I’ve got both the Max 2 and Win 4 in the 6800U versions and I use the Steam deck substantially more than either of them simply because I actually cannot stand Windows
It’s great to see so many games, including new games being verified. I have moved all of my gaming devices over to Linux and have almost no issues playing games.
It is currently not possible. Games installed through GamePass have some kind of Windows compatibility layer which cannot be run by any wine or proton versions. At least not yet.
Yep, for steamdeck your options are to install windows or to stream. Greenlight is a good linux application that handles the streaming better than the website imo. It can also do remote play if you have an Xbox, which generally has much lower input latency.
Yuzu is already really impressive. I have a relatively low-end system (rx570, ryzen 2200g) so I’m not really trying to push graphics, but I’ve been playing totk comfortably at 20-30 fps (yeah I know my standards are low, but it’s perfectly enjoyable). There are a few occasional graphical bugs, but none are game breaking, and the major ones have been fixed. And remember, this game is a recent release. Older stuff is generally going to work a lot better.
Since it’s mostly cpu bound, with a more powerful system (and probably a less demanding game) you can probably up the resolution quite a bit. I was even able to turn on fsr without a noticable performance loss.

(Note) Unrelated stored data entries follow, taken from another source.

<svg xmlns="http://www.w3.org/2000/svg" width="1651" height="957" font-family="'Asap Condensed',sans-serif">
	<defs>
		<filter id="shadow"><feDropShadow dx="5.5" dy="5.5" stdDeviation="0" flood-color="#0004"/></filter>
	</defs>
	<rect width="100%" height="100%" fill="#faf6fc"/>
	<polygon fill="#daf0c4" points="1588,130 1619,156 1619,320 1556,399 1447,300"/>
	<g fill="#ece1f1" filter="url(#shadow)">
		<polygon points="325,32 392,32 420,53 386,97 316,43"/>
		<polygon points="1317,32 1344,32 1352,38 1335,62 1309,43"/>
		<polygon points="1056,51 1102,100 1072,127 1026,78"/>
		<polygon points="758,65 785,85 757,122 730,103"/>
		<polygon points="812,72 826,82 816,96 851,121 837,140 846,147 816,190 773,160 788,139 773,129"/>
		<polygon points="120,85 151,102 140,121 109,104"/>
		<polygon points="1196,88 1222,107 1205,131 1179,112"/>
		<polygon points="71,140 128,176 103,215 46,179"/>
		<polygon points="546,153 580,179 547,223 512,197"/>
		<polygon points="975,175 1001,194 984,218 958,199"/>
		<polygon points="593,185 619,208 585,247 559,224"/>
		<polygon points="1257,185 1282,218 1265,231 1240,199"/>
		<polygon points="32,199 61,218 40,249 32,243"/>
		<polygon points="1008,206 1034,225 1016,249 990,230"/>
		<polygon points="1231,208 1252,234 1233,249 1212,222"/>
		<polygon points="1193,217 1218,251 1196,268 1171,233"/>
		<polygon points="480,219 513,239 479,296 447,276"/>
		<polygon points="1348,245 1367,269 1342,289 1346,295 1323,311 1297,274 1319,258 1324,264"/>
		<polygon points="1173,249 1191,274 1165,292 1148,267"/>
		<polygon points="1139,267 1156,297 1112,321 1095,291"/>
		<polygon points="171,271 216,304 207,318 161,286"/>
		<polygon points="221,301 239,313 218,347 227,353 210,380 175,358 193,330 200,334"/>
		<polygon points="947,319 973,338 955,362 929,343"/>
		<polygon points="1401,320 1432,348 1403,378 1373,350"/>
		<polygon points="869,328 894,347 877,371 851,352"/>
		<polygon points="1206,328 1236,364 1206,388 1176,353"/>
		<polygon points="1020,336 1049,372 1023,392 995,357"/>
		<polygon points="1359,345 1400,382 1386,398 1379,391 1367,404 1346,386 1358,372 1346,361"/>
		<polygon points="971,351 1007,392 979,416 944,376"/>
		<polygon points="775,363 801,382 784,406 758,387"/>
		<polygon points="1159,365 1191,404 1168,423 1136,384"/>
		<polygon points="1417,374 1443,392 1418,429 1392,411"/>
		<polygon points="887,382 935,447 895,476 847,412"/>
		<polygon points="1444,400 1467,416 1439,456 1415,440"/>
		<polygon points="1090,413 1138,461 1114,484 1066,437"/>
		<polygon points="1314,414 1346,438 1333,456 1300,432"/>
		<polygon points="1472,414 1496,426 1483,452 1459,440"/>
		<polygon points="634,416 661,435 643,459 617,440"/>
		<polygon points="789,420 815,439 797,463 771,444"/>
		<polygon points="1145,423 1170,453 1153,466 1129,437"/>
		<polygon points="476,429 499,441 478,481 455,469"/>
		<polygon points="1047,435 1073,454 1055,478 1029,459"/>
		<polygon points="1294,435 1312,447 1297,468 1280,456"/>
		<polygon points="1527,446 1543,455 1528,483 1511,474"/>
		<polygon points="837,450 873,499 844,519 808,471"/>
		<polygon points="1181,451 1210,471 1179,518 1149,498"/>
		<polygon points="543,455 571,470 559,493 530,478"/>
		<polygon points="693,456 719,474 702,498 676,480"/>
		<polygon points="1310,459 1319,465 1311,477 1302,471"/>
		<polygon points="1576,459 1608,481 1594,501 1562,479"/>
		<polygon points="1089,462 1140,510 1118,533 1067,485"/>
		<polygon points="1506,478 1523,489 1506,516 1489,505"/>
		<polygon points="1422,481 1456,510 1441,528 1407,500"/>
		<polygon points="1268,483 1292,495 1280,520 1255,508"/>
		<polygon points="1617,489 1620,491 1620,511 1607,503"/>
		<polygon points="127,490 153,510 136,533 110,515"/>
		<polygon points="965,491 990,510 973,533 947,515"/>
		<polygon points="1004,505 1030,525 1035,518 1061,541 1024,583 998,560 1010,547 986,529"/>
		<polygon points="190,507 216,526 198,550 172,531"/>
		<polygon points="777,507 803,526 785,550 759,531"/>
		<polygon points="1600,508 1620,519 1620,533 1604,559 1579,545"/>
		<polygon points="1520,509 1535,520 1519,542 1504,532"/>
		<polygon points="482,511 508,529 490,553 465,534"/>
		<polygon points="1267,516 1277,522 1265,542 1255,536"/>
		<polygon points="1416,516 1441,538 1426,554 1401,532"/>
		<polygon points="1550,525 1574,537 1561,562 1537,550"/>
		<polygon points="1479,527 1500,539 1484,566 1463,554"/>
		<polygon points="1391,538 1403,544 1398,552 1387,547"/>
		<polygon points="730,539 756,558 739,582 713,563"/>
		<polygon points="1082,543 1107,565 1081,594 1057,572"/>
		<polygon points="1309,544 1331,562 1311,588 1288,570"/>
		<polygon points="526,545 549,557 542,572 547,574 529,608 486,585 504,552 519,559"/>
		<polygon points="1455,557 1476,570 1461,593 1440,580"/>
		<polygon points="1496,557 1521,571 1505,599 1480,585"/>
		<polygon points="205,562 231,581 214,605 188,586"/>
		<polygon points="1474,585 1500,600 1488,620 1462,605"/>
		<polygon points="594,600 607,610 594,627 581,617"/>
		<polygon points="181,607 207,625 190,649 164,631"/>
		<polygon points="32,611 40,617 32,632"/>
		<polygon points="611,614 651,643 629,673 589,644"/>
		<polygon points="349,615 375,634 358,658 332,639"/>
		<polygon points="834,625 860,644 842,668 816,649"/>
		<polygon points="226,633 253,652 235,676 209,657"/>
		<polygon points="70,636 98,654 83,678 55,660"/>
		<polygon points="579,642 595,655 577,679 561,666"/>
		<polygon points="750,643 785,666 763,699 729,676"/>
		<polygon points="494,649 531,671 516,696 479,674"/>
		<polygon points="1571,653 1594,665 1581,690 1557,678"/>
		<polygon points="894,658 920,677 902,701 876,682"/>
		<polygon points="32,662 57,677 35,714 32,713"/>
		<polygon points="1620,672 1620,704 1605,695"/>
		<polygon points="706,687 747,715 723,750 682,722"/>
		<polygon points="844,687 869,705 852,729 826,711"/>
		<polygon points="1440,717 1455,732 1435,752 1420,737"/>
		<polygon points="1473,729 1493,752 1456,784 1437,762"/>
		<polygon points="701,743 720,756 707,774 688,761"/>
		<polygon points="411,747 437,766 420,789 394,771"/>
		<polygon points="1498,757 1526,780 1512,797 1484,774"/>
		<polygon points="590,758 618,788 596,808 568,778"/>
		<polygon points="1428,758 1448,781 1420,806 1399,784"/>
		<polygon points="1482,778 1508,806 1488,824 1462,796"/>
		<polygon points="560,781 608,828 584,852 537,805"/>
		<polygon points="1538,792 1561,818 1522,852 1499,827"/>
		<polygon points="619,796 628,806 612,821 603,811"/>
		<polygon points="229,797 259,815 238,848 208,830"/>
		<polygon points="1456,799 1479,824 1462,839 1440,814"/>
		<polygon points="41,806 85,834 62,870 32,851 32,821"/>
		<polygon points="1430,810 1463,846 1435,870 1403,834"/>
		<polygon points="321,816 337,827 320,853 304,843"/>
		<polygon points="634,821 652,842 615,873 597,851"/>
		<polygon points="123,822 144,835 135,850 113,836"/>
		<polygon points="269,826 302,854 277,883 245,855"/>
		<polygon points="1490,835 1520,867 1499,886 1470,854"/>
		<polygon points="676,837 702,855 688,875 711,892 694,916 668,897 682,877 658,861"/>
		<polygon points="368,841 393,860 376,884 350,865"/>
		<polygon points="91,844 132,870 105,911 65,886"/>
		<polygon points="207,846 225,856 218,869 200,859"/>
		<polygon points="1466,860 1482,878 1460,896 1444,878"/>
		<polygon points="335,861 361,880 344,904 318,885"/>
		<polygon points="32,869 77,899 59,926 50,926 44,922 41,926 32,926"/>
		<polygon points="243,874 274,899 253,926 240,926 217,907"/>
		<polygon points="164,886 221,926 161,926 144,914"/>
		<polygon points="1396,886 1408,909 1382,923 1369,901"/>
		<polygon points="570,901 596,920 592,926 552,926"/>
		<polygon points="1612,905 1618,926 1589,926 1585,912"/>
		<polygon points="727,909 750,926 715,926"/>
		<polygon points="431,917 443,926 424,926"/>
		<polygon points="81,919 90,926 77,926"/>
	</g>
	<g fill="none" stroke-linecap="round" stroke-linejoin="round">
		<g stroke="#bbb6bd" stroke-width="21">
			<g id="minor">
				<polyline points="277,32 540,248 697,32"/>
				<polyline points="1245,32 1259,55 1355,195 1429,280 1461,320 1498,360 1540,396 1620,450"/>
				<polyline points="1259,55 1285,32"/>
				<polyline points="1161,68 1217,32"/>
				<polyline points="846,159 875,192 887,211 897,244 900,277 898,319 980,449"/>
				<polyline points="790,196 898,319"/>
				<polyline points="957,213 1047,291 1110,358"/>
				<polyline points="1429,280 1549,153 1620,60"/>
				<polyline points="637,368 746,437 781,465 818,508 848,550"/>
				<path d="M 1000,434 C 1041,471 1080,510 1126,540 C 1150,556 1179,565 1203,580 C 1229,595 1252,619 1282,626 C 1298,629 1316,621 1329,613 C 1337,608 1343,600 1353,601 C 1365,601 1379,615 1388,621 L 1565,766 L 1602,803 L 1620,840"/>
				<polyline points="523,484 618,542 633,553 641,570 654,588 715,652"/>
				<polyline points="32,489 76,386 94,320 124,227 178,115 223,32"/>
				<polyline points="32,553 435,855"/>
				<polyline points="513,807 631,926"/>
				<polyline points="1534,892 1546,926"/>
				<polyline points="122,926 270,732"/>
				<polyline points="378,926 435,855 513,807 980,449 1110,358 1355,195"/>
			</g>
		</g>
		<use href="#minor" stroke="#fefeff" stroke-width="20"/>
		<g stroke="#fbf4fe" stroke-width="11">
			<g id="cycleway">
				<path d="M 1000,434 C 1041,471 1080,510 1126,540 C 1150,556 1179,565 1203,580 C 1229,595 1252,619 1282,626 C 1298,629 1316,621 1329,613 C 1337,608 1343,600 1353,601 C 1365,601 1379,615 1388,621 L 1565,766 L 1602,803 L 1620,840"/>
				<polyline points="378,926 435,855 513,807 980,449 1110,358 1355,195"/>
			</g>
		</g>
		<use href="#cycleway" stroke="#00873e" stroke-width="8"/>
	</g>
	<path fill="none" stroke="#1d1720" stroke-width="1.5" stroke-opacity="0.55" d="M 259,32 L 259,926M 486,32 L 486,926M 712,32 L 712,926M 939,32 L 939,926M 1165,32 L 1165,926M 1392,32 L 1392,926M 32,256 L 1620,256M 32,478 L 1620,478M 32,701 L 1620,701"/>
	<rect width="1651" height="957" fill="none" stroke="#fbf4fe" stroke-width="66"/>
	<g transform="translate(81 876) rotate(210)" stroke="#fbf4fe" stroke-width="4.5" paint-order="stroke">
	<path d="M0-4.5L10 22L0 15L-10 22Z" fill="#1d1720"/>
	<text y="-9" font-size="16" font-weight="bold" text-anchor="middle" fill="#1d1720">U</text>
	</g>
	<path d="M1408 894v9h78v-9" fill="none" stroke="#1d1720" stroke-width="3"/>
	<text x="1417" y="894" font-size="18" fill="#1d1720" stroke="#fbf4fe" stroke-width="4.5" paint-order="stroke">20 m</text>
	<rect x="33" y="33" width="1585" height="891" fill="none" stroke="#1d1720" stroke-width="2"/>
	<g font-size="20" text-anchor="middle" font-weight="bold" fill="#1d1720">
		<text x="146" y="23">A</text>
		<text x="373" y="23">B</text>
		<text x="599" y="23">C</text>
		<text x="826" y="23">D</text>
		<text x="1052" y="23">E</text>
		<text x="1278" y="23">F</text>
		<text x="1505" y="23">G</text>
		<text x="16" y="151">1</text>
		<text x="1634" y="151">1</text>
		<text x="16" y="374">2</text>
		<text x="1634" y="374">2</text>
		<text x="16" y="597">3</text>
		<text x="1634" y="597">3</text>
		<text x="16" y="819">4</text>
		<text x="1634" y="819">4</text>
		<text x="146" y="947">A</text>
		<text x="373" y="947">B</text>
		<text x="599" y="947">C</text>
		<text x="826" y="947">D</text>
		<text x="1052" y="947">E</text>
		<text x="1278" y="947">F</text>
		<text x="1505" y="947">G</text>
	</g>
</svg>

There’s a compatibility list you can check, although it seems down right now.
That compatibility list isn’t worth checking. It hasn’t been updated in years when compatibility can improve dramatically even between minor releases. I’m playing games at 1080p with no glitches on titles that the compatibility list tell me shouldn’t be able to get past the menu.
Also, that list doesn’t consider workarounds making a title playable, so titles like Diablo II, which apparently works just fine if you use an offline patch (haven’t tried this, myself), are listed as incompatible.
tl;dr: If that list says that a game is playable, it’s probably playable, but if it says the game is bad or not working at all, you’ll need to look into it yourself.
I didn’t try MCC or multiplayer, since I was just performance testing on the computer (will eventually be the wife’s machine after we move next month), but even running Academy with the bots was running great. I was able to sign into my Microsoft account no problem though, so I want to try multiplayer next.
I wasn’t even using Wine. I installed it and launched through Steam and the entire process was as seamless as if it were on Windows. Valve is doing great work.